> _Problem to work on_: Transcribe the text of every record below line for line, without changing anything. Leave the pictures out of your transcription.

> _Given data_:
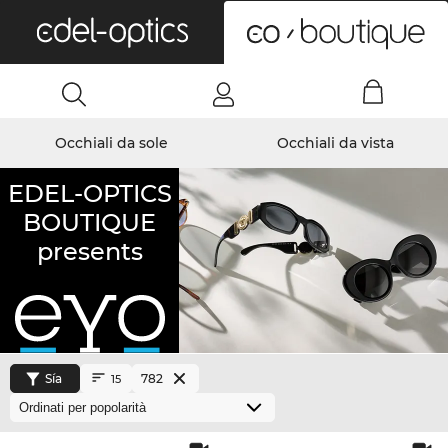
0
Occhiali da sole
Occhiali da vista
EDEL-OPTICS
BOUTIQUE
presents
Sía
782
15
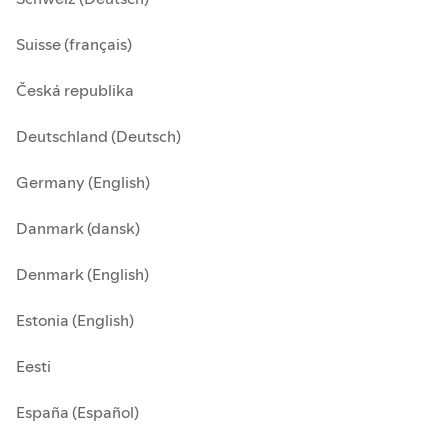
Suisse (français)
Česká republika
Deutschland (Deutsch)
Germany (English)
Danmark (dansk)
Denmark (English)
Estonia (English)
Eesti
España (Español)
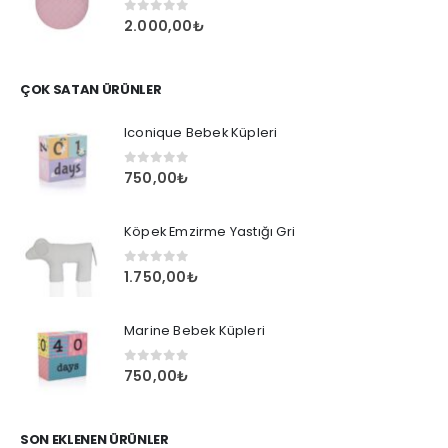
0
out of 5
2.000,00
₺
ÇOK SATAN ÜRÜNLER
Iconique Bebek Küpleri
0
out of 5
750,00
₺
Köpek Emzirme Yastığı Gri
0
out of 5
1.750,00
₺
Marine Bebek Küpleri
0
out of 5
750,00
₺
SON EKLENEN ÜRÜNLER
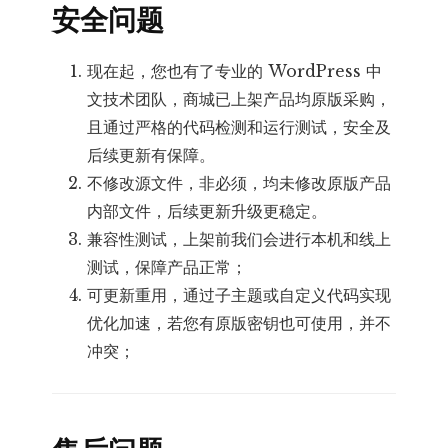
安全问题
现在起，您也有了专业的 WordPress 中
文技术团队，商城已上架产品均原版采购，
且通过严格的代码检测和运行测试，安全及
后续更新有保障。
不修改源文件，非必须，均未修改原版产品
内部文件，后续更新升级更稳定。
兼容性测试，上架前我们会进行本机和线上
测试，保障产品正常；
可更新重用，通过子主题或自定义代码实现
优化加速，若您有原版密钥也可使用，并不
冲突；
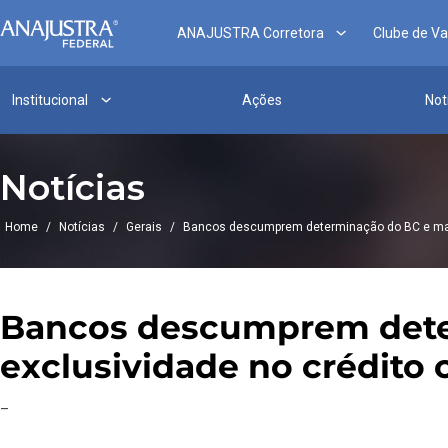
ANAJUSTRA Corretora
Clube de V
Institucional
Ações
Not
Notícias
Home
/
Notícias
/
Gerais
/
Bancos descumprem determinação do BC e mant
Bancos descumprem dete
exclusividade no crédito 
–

> _Output below_:
0
Occhiali da sole
Occhiali da vista
EDEL-OPTICS
BOUTIQUE
presents
Sía
782
15
Suisse (français)
Česká republika
Deutschland (Deutsch)
Germany (English)
Danmark (dansk)
Denmark (English)
Estonia (English)
Eesti
España (Español)
0
out of 5
2.000,00
₺
ÇOK SATAN ÜRÜNLER
Iconique Bebek Küpleri
0
out of 5
750,00
₺
Köpek Emzirme Yastığı Gri
0
out of 5
1.750,00
₺
Marine Bebek Küpleri
0
out of 5
750,00
₺
SON EKLENEN ÜRÜNLER
安全问题
现在起，您也有了专业的 WordPress 中
文技术团队，商城已上架产品均原版采购，
且通过严格的代码检测和运行测试，安全及
后续更新有保障。
不修改源文件，非必须，均未修改原版产品
内部文件，后续更新升级更稳定。
兼容性测试，上架前我们会进行本机和线上
测试，保障产品正常；
可更新重用，通过子主题或自定义代码实现
优化加速，若您有原版密钥也可使用，并不
冲突；
ANAJUSTRA Corretora
Clube de V
Institucional
Ações
Not
Notícias
Home
/
Notícias
/
Gerais
/
Bancos descumprem determinação do BC e mant
Bancos descumprem dete
exclusividade no crédito 
–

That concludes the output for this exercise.